* [EXERCISE DESCRIPTION] Convert the lines below into a JSON list of strings, one string per line, skipping blank lines. Leave the pictures out of the list.

* [DATA FOR THE TASK]
⁂

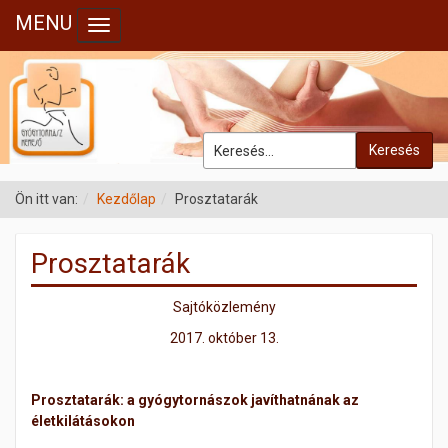
MENU
Toggle navigation
Keresés
Ön itt van:
Kezdőlap
Prosztatarák
Prosztatarák
Sajtóközlemény
2017. október 13.
Prosztatarák: a gyógytornászok javíthatnának az
életkilátásokon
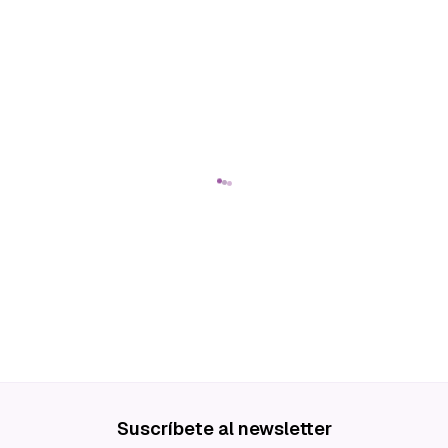
Suscríbete al newsletter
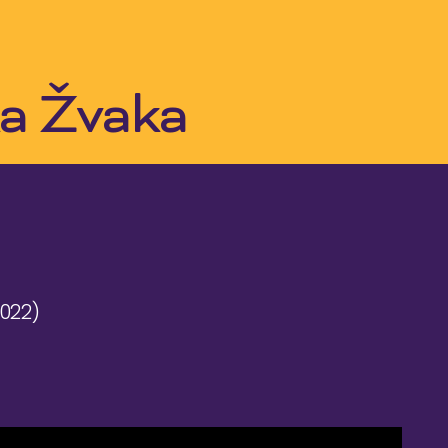
a Žvaka
2022)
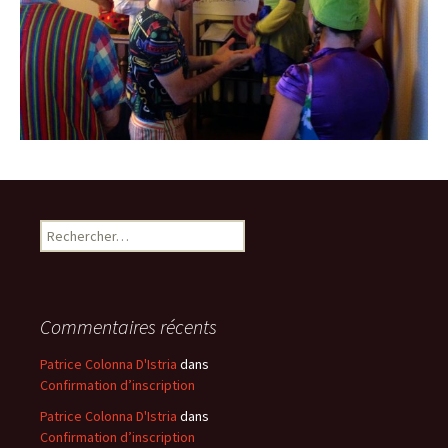
Rechercher :
Commentaires récents
Patrice Colonna D'Istria
dans
Confirmation d’inscription
Patrice Colonna D'Istria
dans
Confirmation d’inscription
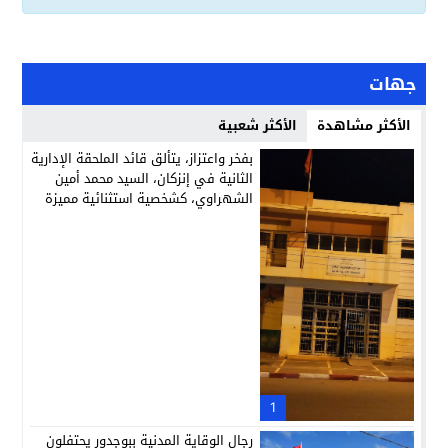
جهات
الأكثر مشاهدة
الأكثر شعبية
بفخر واعتزاز، يتألق قائد الملحقة الإدارية
الثانية في إنزكان، السيد محمد أمين
الشهراوي، كشخصية استثنائية مميزة
بفعلها وقيادتها
1
رجال الوقاية المدنية ببوجدور يحتفلون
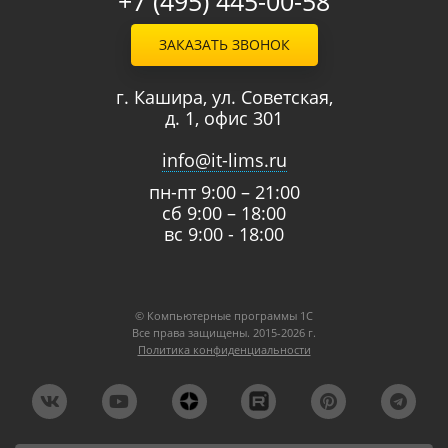
+7 (495) 445-00-58
ЗАКАЗАТЬ ЗВОНОК
г. Кашира, ул. Советская,
д. 1, офис 301
info@it-lims.ru
пн-пт 9:00 – 21:00
сб 9:00 – 18:00
вс 9:00 - 18:00
© Компьютерные программы 1C
Все права защищены. 2015-2026 г.
Политика конфиденциальности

⁂

* [SOLUTION]
[
  "MENU",
  "Toggle navigation",
  "Keresés",
  "Ön itt van:",
  "Kezdőlap",
  "Prosztatarák",
  "Prosztatarák",
  "Sajtóközlemény",
  "2017. október 13.",
  "Prosztatarák: a gyógytornászok javíthatnának az",
  "életkilátásokon",
  "Suscríbete al newsletter",
  "a Žvaka",
  "2022)",
  "Rechercher :",
  "Commentaires récents",
  "Patrice Colonna D'Istria",
  "dans",
  "Confirmation d’inscription",
  "Patrice Colonna D'Istria",
  "dans",
  "Confirmation d’inscription",
  "جهات",
  "الأكثر مشاهدة",
  "الأكثر شعبية",
  "بفخر واعتزاز، يتألق قائد الملحقة الإدارية",
  "الثانية في إنزكان، السيد محمد أمين",
  "الشهراوي، كشخصية استثنائية مميزة",
  "بفعلها وقيادتها",
  "1",
  "رجال الوقاية المدنية ببوجدور يحتفلون",
  "+7 (495) 445-00-58",
  "ЗАКАЗАТЬ ЗВОНОК",
  "г. Кашира, ул. Советская,",
  "д. 1, офис 301",
  "info@it-lims.ru",
  "пн-пт 9:00 – 21:00",
  "сб 9:00 – 18:00",
  "вс 9:00 - 18:00",
  "© Компьютерные программы 1C",
  "Все права защищены. 2015-2026 г.",
  "Политика конфиденциальности"
]